A recent announcement by Google about the Google Prediction API sounded very interesting. It could be useful for a project that is coming up, and would probably do a better job than some custom code I was considering.

However, there is some vendor lock-in. Google retain the trained model, and could later choose to overcharge me for it. It occurred to me that there are probably open-source equivalents, if I was willing to host the training myself (I am) and live without their ability to throw hardware at the problem at a moment's notice.

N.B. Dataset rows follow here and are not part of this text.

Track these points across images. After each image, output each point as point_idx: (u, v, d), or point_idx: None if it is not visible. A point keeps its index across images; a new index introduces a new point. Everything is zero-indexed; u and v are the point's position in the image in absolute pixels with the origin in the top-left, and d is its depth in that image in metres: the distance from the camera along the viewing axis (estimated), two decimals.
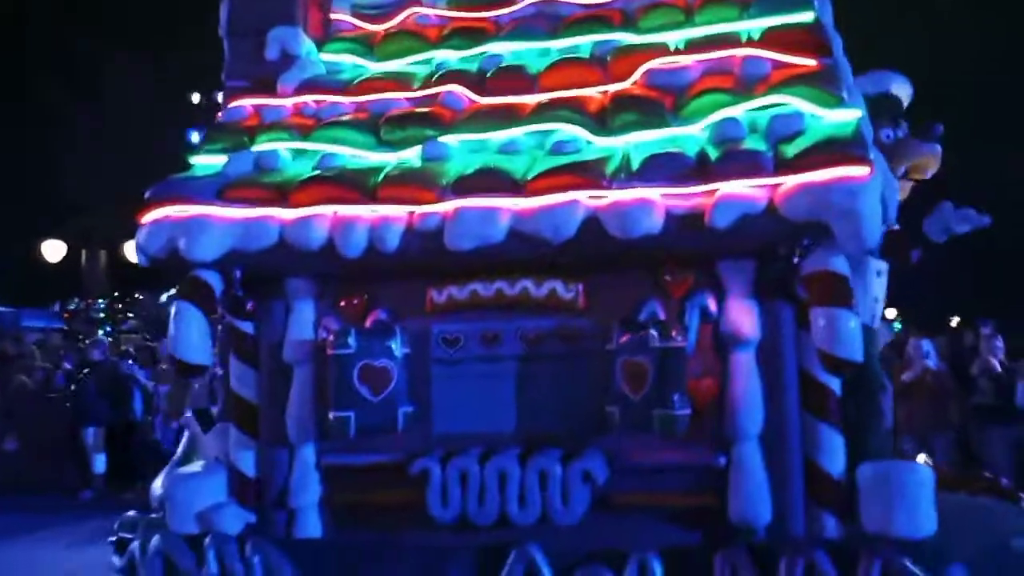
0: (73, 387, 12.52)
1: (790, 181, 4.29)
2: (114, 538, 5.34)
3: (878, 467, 4.52)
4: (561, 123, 4.98)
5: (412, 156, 5.13)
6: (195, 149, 5.60)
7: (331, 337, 4.88)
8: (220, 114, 5.69)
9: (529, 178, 4.73)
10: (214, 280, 5.00)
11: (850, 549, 4.31)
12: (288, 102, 5.57)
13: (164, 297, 19.04)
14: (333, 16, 6.27)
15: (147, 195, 5.05)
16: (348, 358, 4.81)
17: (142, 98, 19.66)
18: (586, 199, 4.57)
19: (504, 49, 5.64)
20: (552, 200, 4.59)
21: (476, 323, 5.03)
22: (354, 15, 6.32)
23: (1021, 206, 16.70)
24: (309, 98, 5.55)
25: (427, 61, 5.79)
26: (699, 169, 4.50)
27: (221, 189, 5.04)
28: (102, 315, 20.40)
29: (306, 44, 5.77)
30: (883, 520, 4.33)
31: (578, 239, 4.55)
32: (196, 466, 5.25)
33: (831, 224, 4.19)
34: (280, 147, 5.27)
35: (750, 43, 5.05)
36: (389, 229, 4.77)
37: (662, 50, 5.20)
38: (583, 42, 5.57)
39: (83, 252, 22.00)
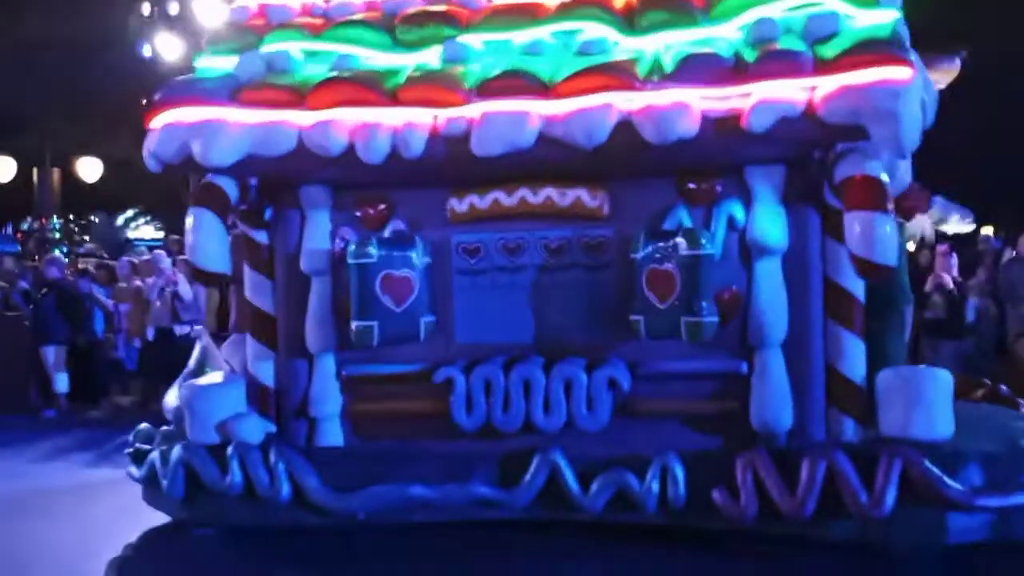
0: (31, 306, 12.17)
1: (830, 83, 4.20)
2: (130, 449, 5.24)
3: (898, 372, 4.59)
4: (587, 22, 4.80)
5: (431, 58, 4.94)
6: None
7: (351, 247, 4.77)
8: (227, 14, 5.41)
9: (558, 80, 4.58)
10: (229, 186, 4.82)
11: (870, 451, 4.38)
12: (295, 1, 5.32)
13: (120, 220, 18.48)
14: None
15: (156, 97, 4.79)
16: (370, 268, 4.71)
17: (89, 7, 18.71)
18: (619, 102, 4.42)
19: None
20: (584, 103, 4.44)
21: (498, 233, 4.96)
22: None
23: None
24: None
25: None
26: (736, 71, 4.38)
27: (234, 91, 4.81)
28: (57, 236, 19.72)
29: None
30: (902, 423, 4.40)
31: (610, 144, 4.41)
32: (215, 377, 5.13)
33: (869, 127, 4.12)
34: (291, 48, 5.04)
35: None
36: (413, 134, 4.60)
37: None
38: None
39: (35, 170, 21.11)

Last time I looked at 3rd Party computer training code was many years ago, and there were a lot of details that needed to be carefully considered and customised for your project. Google appear to have hidden those decisions, and take care of them for you. To me, this is still indistinguishable from magic, but I would like to hear whether others can do the same.

So my question is:

What alternatives to Google Prediction API exist which:

  • categorise data with supervised machine learning,
  • can be easily configured (or don't need configuration) for different kinds and scales of data-sets?
  • are open-source and self-hosted (or at the very least, provide you with a royalty free use of your model, without a dependence on a third party)
+3  A: 

Maybe Apache Mahout?

tszming
Looks like a good solution. Still early days (by their own admission, v0.3). They are tackling a broader range of problems than just classification.
Oddthinking
Yes, but it looks promising as they are targeted for large scale data processing.